When the first books came out, Dr. Ornish's diet guidelines -- 10 percent of calories from fat, and no meat, no fish, no dairy (unless it's non-fat), no oils, no nuts, and no avocados, among other things -- were considered "radical." Dietitians said it wasn't necessary to eliminate all meat, fish and oils. U.S. Department of Agriculture guidelines suggested (and still suggest) people get no more than 30 percent of calories from fat, and they recommend two to three servings of meat, poultry, fish and eggs a day.

In 1993, USDA did not recognize vegetarianism as a healthy lifestyle. Nutritionists said no one would ever stick to Dr. Ornish's rigid rules, and culinary enthusiasts, such as Ms. Child, contended he was taking all the fun out of food. Other doctors said the same results could be obtained by surgery, a less-stringent diet, and drugs to lower cholesterol.

However, over time, the country moved closer to Dr. Ornish's views. The USDA announced that vegetarian diets were fine (last fall). The White House kitchens sought his advice. Surgical procedures to reduce arterial blockages were conceded in many cases to be temporary. Vegetables, with their vitamins and anti-oxidants, emerged as heroes in the battle against all sorts of diseases. And PET scans of Dr. Ornish's patients began revealing the degree to which their heart disease had been reversed. (PET stands for positron emission tomography, which is used to map how much blood is getting to the heart; tests were done independently in Houston.)

"Everyday Cooking" is designed to make the Life Choice diet simple. "The book is for people like me who don't want to spend a lot of time cooking," Dr. Ornish said.

The dishes are rich in beans and grains. There are lots of pastas, soups and salads, but there are also old favorites like coleslaw, potato salad, stuffed bell peppers and chili.

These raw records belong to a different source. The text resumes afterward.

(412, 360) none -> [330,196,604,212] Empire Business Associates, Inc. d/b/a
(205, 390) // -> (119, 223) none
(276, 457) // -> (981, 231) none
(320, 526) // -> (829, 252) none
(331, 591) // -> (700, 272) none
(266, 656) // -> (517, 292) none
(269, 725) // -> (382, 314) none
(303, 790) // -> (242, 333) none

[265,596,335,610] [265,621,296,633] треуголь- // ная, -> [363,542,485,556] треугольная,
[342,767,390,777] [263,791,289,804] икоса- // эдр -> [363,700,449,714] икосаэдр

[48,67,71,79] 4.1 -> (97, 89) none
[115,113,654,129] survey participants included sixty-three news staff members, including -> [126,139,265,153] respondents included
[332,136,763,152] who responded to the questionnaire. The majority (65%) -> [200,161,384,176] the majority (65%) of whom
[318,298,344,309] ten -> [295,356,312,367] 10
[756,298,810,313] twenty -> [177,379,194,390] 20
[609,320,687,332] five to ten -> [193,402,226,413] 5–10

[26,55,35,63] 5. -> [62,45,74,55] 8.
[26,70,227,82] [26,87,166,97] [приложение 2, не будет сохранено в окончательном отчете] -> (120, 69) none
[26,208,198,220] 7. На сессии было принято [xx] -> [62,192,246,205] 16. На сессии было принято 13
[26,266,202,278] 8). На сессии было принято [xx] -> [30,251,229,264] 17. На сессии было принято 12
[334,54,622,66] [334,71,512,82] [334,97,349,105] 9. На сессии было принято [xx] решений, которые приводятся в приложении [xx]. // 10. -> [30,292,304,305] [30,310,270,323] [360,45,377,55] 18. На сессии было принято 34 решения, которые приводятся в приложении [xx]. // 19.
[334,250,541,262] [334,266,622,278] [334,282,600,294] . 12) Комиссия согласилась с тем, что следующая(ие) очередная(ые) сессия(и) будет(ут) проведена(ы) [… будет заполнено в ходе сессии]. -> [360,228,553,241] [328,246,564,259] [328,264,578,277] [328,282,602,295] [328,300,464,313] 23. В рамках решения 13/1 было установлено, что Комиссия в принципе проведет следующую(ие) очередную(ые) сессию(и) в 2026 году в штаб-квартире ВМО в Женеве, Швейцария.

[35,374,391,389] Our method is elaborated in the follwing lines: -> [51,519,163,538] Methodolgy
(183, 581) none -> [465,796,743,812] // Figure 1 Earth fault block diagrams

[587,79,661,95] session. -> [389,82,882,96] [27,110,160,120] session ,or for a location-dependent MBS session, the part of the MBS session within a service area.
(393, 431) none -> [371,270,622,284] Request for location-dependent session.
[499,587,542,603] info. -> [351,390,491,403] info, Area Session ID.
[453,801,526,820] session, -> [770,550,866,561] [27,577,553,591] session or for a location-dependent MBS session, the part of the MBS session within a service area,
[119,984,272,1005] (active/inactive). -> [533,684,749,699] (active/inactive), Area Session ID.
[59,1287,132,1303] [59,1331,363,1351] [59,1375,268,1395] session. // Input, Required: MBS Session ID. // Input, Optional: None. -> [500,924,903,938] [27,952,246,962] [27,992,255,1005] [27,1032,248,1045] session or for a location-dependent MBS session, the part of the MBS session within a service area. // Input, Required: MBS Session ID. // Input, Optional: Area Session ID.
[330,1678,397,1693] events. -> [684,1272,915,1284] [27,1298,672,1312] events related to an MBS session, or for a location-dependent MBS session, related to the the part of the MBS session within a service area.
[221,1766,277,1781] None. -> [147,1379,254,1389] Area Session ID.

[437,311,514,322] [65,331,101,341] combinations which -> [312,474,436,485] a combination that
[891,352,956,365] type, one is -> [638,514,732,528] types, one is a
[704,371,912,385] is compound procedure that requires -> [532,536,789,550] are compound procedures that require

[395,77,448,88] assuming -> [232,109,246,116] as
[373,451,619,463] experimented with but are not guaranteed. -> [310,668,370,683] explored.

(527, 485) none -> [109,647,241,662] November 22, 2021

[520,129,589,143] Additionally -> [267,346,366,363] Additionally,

There are 150 recipes in the book, divided into 45 seasonal menus. Recipes came from Mr. Fullsack and chefs at the eight hospitals around the country participating in a Multicenter Lifestyle Heart Trial to test practicality, efficacy and cost effectiveness of Dr. Ornish's program. And some recipes came from former patients and spouses, many of them "graduates" of one of the weeklong retreats Dr. Ornish's Preventive Medicine Research Institute offers in Sausalito, Calif.

(As it happens, one of the institute's graduates is in the audience,Washingtonian William Bilawa and, at Dr. Ornish's invitation, he comes to the stage to tell his story -- angioplasty of two arteries in 1987, recurrent blockages, more angioplasty. "In 1994, I couldn't have walked across this stage without severe pain," he said. He attended two retreats, he said, "and it changed my life." He's now pain-free and has had "significant reversal" of arterial blockage.)